The whole experience went by very quickly and in no time I was drowsy and on my way back to the station feeling elated. Although cross-country swimming was invented to provide a challenge, I believe it gave me something more important – the confidence to do it myself.
So I decided to return to the pavement of the Thames, my inaccessible island. I headed to the Ferry Pub in Cookham with my new kit (I couldn’t resist investing in a rowcraft), along with a backpack full of dry clothes, a camping stove and picnic, head buzzing with excitement. I was about to reach that floating sidewalk.
I jumped into the waterway and swam across the object, exploring its shores for a while. After five minutes of searching, the island calmed down: I found my entrance with a tree and pulled myself out.
Drying off quick and changing footwear afterward—from neoprene boots to sandals—and stashing my Roocraft in my still-dry backpack, I finally crossed this path. Blackberries celebrated hedges and I starved along with robins, sparrows, and wagtails. At first the pavement was high, but as I approached the lock, it became a delightfully straight line surrounded by uncrowded fields and trees. By the time it had started, it had again ended at the water’s edge.
I turned again and swam down the river, taking in the section that runs along Cliven on its way to Maidenhead. It was as beautiful as Jerome of Jerome paddled it in Three Men and a Boat—”In its unbroken beauty, it is, perhaps, the sweetest stretch of all river,” he wrote—now lined up, as That was then, with the chalk hills of the Chiltern, and the canopy with oak, sycamore, and beech. As I backstroke, the red kites glided over me so that I could see the forest.
Halfway through I took a break on an island and made tea courtesy of my camping stove, in a place I couldn’t reach, I was only walking. Then it was back in the water until, just before reaching Maidenhead, I got out, dried up and started back on the Thames Path, my smile almost as wide as the river I was strolling along.
“The idea,” Tom explained to me back in Cambridge, “is that people would use the idea of racecraft and cross-country swimming to create their own routes and share them with others. As part of their day To enjoy the water in the U.S. instead of worrying about it causes an unnecessary diversion and to open up more countryside to walkers and swimmers.”

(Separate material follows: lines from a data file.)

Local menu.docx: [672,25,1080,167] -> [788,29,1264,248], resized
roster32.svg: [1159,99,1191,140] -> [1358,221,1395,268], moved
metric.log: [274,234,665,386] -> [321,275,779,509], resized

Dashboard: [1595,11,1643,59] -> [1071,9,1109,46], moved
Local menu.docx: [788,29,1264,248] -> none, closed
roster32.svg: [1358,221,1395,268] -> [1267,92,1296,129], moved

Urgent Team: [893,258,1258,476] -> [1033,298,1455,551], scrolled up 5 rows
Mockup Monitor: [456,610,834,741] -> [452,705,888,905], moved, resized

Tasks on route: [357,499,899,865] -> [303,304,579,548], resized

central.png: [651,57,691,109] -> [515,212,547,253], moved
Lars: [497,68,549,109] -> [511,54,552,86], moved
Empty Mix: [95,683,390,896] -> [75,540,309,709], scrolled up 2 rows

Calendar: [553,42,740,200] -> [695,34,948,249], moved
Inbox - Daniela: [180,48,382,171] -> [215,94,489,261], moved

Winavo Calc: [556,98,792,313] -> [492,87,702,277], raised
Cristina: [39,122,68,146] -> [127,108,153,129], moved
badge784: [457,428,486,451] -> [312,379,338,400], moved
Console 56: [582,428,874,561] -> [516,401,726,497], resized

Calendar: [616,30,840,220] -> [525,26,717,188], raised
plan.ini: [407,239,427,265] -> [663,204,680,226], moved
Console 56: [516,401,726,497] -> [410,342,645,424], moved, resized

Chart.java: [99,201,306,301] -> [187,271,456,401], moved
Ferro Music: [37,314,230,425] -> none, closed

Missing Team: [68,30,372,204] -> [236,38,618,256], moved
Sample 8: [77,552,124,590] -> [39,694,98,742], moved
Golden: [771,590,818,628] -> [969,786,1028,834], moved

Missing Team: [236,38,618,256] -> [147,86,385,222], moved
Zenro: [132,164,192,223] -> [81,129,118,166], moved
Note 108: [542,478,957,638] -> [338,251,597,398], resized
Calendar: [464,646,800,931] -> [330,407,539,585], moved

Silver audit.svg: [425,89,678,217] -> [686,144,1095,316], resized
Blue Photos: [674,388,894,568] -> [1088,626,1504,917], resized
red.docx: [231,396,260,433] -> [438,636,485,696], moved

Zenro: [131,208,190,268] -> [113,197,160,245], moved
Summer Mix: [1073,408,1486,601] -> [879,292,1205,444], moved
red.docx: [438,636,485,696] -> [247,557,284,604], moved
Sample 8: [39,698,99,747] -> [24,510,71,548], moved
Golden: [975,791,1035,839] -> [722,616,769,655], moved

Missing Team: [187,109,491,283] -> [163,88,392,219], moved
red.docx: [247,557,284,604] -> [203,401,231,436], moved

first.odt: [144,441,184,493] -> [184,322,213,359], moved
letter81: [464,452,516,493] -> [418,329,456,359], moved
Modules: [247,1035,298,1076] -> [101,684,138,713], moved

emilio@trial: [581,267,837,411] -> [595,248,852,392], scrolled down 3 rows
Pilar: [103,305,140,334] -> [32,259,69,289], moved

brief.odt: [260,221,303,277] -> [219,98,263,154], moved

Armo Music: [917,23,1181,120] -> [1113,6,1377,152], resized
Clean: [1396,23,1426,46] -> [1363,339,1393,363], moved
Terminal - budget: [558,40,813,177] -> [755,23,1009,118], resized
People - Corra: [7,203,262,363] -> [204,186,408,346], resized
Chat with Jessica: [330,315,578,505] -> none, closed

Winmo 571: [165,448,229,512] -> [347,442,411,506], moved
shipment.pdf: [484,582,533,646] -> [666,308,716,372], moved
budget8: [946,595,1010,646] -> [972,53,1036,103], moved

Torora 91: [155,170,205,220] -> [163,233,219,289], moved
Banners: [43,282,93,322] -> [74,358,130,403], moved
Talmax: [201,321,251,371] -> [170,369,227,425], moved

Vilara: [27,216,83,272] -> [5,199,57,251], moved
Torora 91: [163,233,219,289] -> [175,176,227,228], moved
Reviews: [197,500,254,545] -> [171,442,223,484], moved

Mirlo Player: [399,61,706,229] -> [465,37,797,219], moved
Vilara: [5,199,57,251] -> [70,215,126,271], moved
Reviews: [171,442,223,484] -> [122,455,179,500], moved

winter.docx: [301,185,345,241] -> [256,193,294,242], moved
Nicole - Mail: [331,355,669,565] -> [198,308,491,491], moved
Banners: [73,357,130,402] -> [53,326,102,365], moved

Certainly, at both Cambridge and Berkshire, my newfound skills had given me the opportunity to do so. Although the Thames Loop wasn’t that long, and the swim wasn’t very challenging, it represented much more than that – an opportunity to head down a new route that had never been open to me before, to reach a picnic spot that Otherwise would have been off-limits and, when it came to that sidewalk, the ability to reach a previously inaccessible one.